We also evaluated the proposed method on the ADNI dataset. All 4 cohorts (NC, sMCI, pMCI, AD) were included in the training of LNE as the method was impartial to diagnosis groups (did not use labels for training). Similar to the results of the prior experiment, the age distribution in the latent space in Fig. 3(a) suggests a continuous variation with respect to brain development along the global trajectory shown by the red curve. We further illustrated the trajectory vector field by diagnosis groups in Fig. 3(b). While the starting points (\(z^t\)) of different diagnosis groups mixed uniformly in the field, vectors of AD (pink) and pMCI (brown) were longer than NC (cyan) and sMCI (orange).
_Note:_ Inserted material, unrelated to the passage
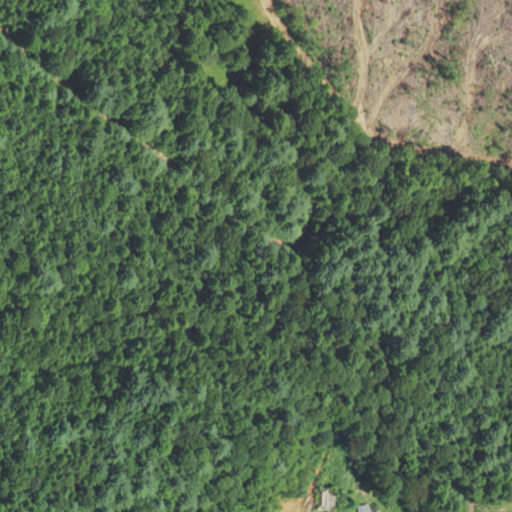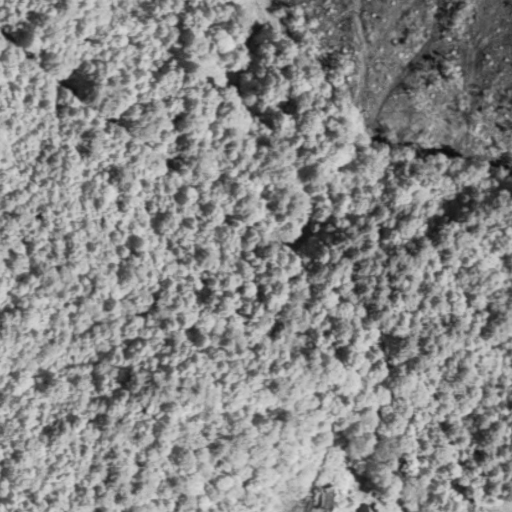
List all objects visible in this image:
building: (331, 499)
This suggests that LNE stratified the cohorts by their ‘speed of aging’ rather than age itself, highlighting the importance of using longitudinal data for analyzing AD and pMCI. This observation was also evident in Fig. 3(c), where AD and pMCI had statistically larger norm of \(\varDelta z\) than the other two cohorts (both with \(p<0.01\)). This finding aligned with previous AD studies [22] suggesting that AD group has accelerated aging effect compared to the NC group, and so does the pMCI group compared to the sMCI group.
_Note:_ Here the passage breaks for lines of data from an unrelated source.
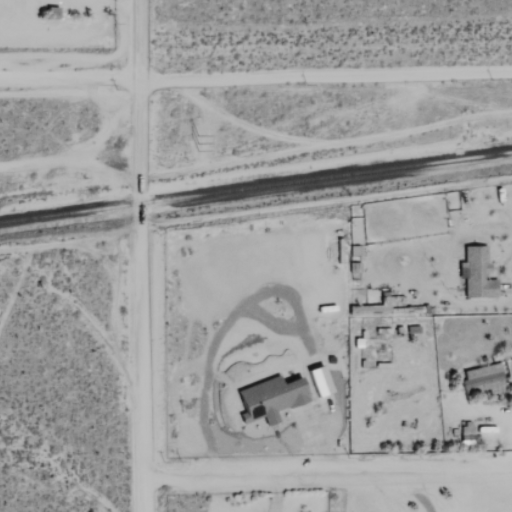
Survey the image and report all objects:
road: (121, 4)
road: (256, 85)
road: (104, 124)
power tower: (202, 148)
road: (71, 157)
railway: (256, 190)
road: (141, 256)
building: (475, 272)
building: (483, 378)
building: (317, 380)
building: (268, 398)
road: (330, 471)
road: (415, 492)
The quantitative results on the downstream supervised classification tasks are shown in Table 1 (right). As the length of \(\varDelta z\) was shown to be informative, we concatenated \(z^t\) with \(\varDelta z\) as the feature for classification (classification accuracy based on \(z^t\) only is reported in the supplement Table S2). The representations learned by the proposed method yielded significantly more accurate predictions than all baselines (\(p<0.01\), DeLong’s test). Note that the accuracy of our model with the frozen encoder even closely matched up to other methods after fine-tuning. This was to be expected because only our method and LSSL explicitly modeled the longitudinal effects which led to more informative \(\varDelta z\). In addition, our method that focused on local smoothness could capture the potentially non-linear effects underlying the morphological change along time, while the ‘global linearity’ assumption in LSSL may lead to information loss in the representations. It is worth mentioning that reliably distinguishing the subjects that will eventually develop AD (pMCI) from other MCI subjects (sMCI) is crucial for timely treatment. To this end, Supplement Table S3 suggests LNE improved over prior studies in classifying sMCI vs. pMCI, highlighting potential clinical values of our method. Ablation study on two important hyperparameters \(N_{nb}\) and \(\lambda \) is reported in the supplement Table S4.

4 Conclusion

In this work, we proposed a self-supervised representation learning framework, called LNE, that incorporates advantages from the repeated measures design in longitudinal neuroimaging studies. By building the dynamic graph and learning longitudinal neighbourhood embedding, LNE yielded a smooth trajectory vector field in the latent space, while maintaining a globally consistent progression trajectory that modeled the morphological change of the cohort. It successfully modeled the aging effect on healthy subjects, and enabled better chronological age prediction compared to other self-supervised methods. Although LNE was trained without the use of diagnosis labels, it demonstrated capability of differentiating diagnosis groups on the ADNI dataset based on the informative trajectory vector field. When evaluated for downstream task of classification, it showed superior quantitative classification performance as well.